DIRECTION A:
According to the formatting guidelines, which font should be used for Greek?

++++ TEXT TO READ

No hyphenation! — Please refrain from hyphenating your text.

Line spacing: 1.5 body and 1.0 notes.

Font: Times 12 pt body and 10 pt notes;

For Greek, use SIL Galatia. Free download at http://www.sil.org/

(To access the download for PC and Mac, please enter the phrase: "SIL Greek Font System" in the web-page’s search box).

Other non-Latin fonts: Please contact us.

 

Italics

— for titles of books, magazines, and journals

— for foreign words or phrases

— for emphasis. Indicate emphasis by italics only. No underlining, no bold-face!

 

Foreign language terms and phrases

— When you supply a term in the original language within a translated quotation, the term should be italicized and placed within square brackets, [].

Example: “To sublate [Aufheben] and the sublated (the ideal) is one of the most important concepts of philosophy”.

— When you supply a term in the original language outside a quotation the term should be italicized and placed within parentheses, ().

Example: Hegel characterizes sublation (Aufhebung) as one of philosophy’s most important concepts.

 

Formatting and Use of Graphics

Formatting should be kept to an absolute minimum! Do not use spaces and tab stops for the layout.

Graphics should be used sparingly and only in a simple form. — If possible, please include technical notes on how the graphic was generated: this will make it easier for us to integrate the graphic into the file.

No Contractions (for example, “won’t”)!

 

Hyphens and Dashes

Use the en dash (–), not the hyphen (-), for page spans and spans of time.

 

Quotations

Double quotes for (1) titles of essays, journal-articles, poems, etc. (i.e. for all titles except monographs), and (2) for direct quotations of sentences, phrases, or words.

Example (1): The idea of totality is central to Müller’s paper “Hegel’s Concept of the Whole”.

++++++++
++++ DATASET EXCERPTS

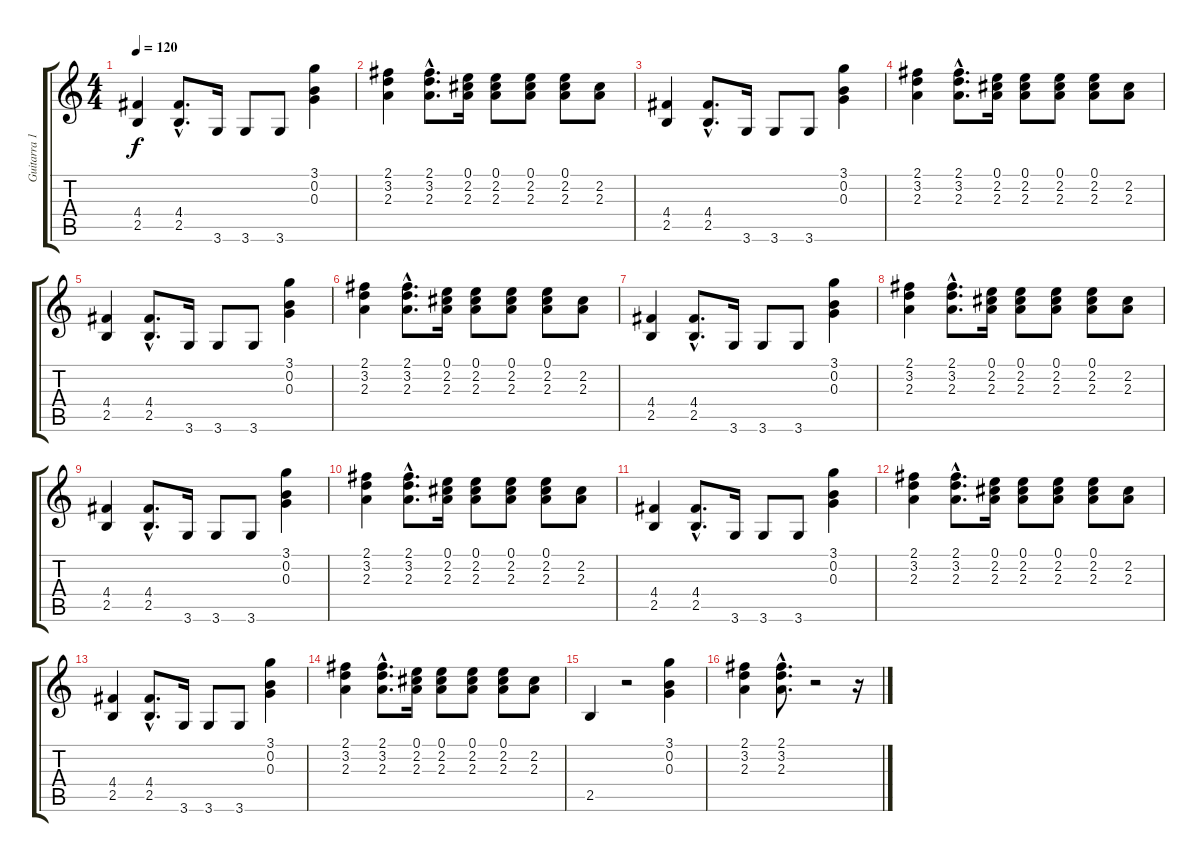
\track ("Guitarra 1" "Guitarra 1") {instrument overdrivenguitar}
\staff {score tabs}
\tuning (E4 B3 G3 D3 A2 E2) {hide}
\ts (4 4)
\tempo 120
\clef g2
\ks c
(4.4 2.5).4{dy f} (4.4{hac} 2.5{hac}).8{d} 3.6.16 3.6.8 3.6.8 (3.1 0.2 0.3).4 |
(2.1 3.2 2.3).4 (2.1{hac} 3.2{hac} 2.3{hac}).8{d} (0.1 2.2 2.3).16 (0.1 2.2 2.3).8 (0.1 2.2 2.3).8 (0.1 2.2 2.3).8 (2.2 2.3).8 |
(4.4 2.5).4 (4.4{hac} 2.5{hac}).8{d} 3.6.16 3.6.8 3.6.8 (3.1 0.2 0.3).4 |
(2.1 3.2 2.3).4 (2.1{hac} 3.2{hac} 2.3{hac}).8{d} (0.1 2.2 2.3).16 (0.1 2.2 2.3).8 (0.1 2.2 2.3).8 (0.1 2.2 2.3).8 (2.2 2.3).8 |
(4.4 2.5).4 (4.4{hac} 2.5{hac}).8{d} 3.6.16 3.6.8 3.6.8 (3.1 0.2 0.3).4 |
(2.1 3.2 2.3).4 (2.1{hac} 3.2{hac} 2.3{hac}).8{d} (0.1 2.2 2.3).16 (0.1 2.2 2.3).8 (0.1 2.2 2.3).8 (0.1 2.2 2.3).8 (2.2 2.3).8 |
(4.4 2.5).4 (4.4{hac} 2.5{hac}).8{d} 3.6.16 3.6.8 3.6.8 (3.1 0.2 0.3).4 |
(2.1 3.2 2.3).4 (2.1{hac} 3.2{hac} 2.3{hac}).8{d} (0.1 2.2 2.3).16 (0.1 2.2 2.3).8 (0.1 2.2 2.3).8 (0.1 2.2 2.3).8 (2.2 2.3).8 |
(4.4 2.5).4 (4.4{hac} 2.5{hac}).8{d} 3.6.16 3.6.8 3.6.8 (3.1 0.2 0.3).4 |
(2.1 3.2 2.3).4 (2.1{hac} 3.2{hac} 2.3{hac}).8{d} (0.1 2.2 2.3).16 (0.1 2.2 2.3).8 (0.1 2.2 2.3).8 (0.1 2.2 2.3).8 (2.2 2.3).8 |
(4.4 2.5).4 (4.4{hac} 2.5{hac}).8{d} 3.6.16 3.6.8 3.6.8 (3.1 0.2 0.3).4 |
(2.1 3.2 2.3).4 (2.1{hac} 3.2{hac} 2.3{hac}).8{d} (0.1 2.2 2.3).16 (0.1 2.2 2.3).8 (0.1 2.2 2.3).8 (0.1 2.2 2.3).8 (2.2 2.3).8 |
(4.4 2.5).4 (4.4{hac} 2.5{hac}).8{d} 3.6.16 3.6.8 3.6.8 (3.1 0.2 0.3).4 |
(2.1 3.2 2.3).4 (2.1{hac} 3.2{hac} 2.3{hac}).8{d} (0.1 2.2 2.3).16 (0.1 2.2 2.3).8 (0.1 2.2 2.3).8 (0.1 2.2 2.3).8 (2.2 2.3).8 |
2.5.4 r.2 (3.1 0.2 0.3).4 |
(2.1 3.2 2.3).4 (2.1{hac} 3.2{hac} 2.3{hac}).8{d} r.2 r.16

++++++++

DIRECTION B:
Rewrite the records above with every "Guitarra" swapped for "Guitar", keeping everything else the same and omitting the pictures.

TASK RESULT A:
SIL Galatia.

TASK RESULT B:
\track ("Guitar 1" "Guitar 1") {instrument overdrivenguitar}
\staff {score tabs}
\tuning (E4 B3 G3 D3 A2 E2) {hide}
\ts (4 4)
\tempo 120
\clef g2
\ks c
(4.4 2.5).4{dy f} (4.4{hac} 2.5{hac}).8{d} 3.6.16 3.6.8 3.6.8 (3.1 0.2 0.3).4 |
(2.1 3.2 2.3).4 (2.1{hac} 3.2{hac} 2.3{hac}).8{d} (0.1 2.2 2.3).16 (0.1 2.2 2.3).8 (0.1 2.2 2.3).8 (0.1 2.2 2.3).8 (2.2 2.3).8 |
(4.4 2.5).4 (4.4{hac} 2.5{hac}).8{d} 3.6.16 3.6.8 3.6.8 (3.1 0.2 0.3).4 |
(2.1 3.2 2.3).4 (2.1{hac} 3.2{hac} 2.3{hac}).8{d} (0.1 2.2 2.3).16 (0.1 2.2 2.3).8 (0.1 2.2 2.3).8 (0.1 2.2 2.3).8 (2.2 2.3).8 |
(4.4 2.5).4 (4.4{hac} 2.5{hac}).8{d} 3.6.16 3.6.8 3.6.8 (3.1 0.2 0.3).4 |
(2.1 3.2 2.3).4 (2.1{hac} 3.2{hac} 2.3{hac}).8{d} (0.1 2.2 2.3).16 (0.1 2.2 2.3).8 (0.1 2.2 2.3).8 (0.1 2.2 2.3).8 (2.2 2.3).8 |
(4.4 2.5).4 (4.4{hac} 2.5{hac}).8{d} 3.6.16 3.6.8 3.6.8 (3.1 0.2 0.3).4 |
(2.1 3.2 2.3).4 (2.1{hac} 3.2{hac} 2.3{hac}).8{d} (0.1 2.2 2.3).16 (0.1 2.2 2.3).8 (0.1 2.2 2.3).8 (0.1 2.2 2.3).8 (2.2 2.3).8 |
(4.4 2.5).4 (4.4{hac} 2.5{hac}).8{d} 3.6.16 3.6.8 3.6.8 (3.1 0.2 0.3).4 |
(2.1 3.2 2.3).4 (2.1{hac} 3.2{hac} 2.3{hac}).8{d} (0.1 2.2 2.3).16 (0.1 2.2 2.3).8 (0.1 2.2 2.3).8 (0.1 2.2 2.3).8 (2.2 2.3).8 |
(4.4 2.5).4 (4.4{hac} 2.5{hac}).8{d} 3.6.16 3.6.8 3.6.8 (3.1 0.2 0.3).4 |
(2.1 3.2 2.3).4 (2.1{hac} 3.2{hac} 2.3{hac}).8{d} (0.1 2.2 2.3).16 (0.1 2.2 2.3).8 (0.1 2.2 2.3).8 (0.1 2.2 2.3).8 (2.2 2.3).8 |
(4.4 2.5).4 (4.4{hac} 2.5{hac}).8{d} 3.6.16 3.6.8 3.6.8 (3.1 0.2 0.3).4 |
(2.1 3.2 2.3).4 (2.1{hac} 3.2{hac} 2.3{hac}).8{d} (0.1 2.2 2.3).16 (0.1 2.2 2.3).8 (0.1 2.2 2.3).8 (0.1 2.2 2.3).8 (2.2 2.3).8 |
2.5.4 r.2 (3.1 0.2 0.3).4 |
(2.1 3.2 2.3).4 (2.1{hac} 3.2{hac} 2.3{hac}).8{d} r.2 r.16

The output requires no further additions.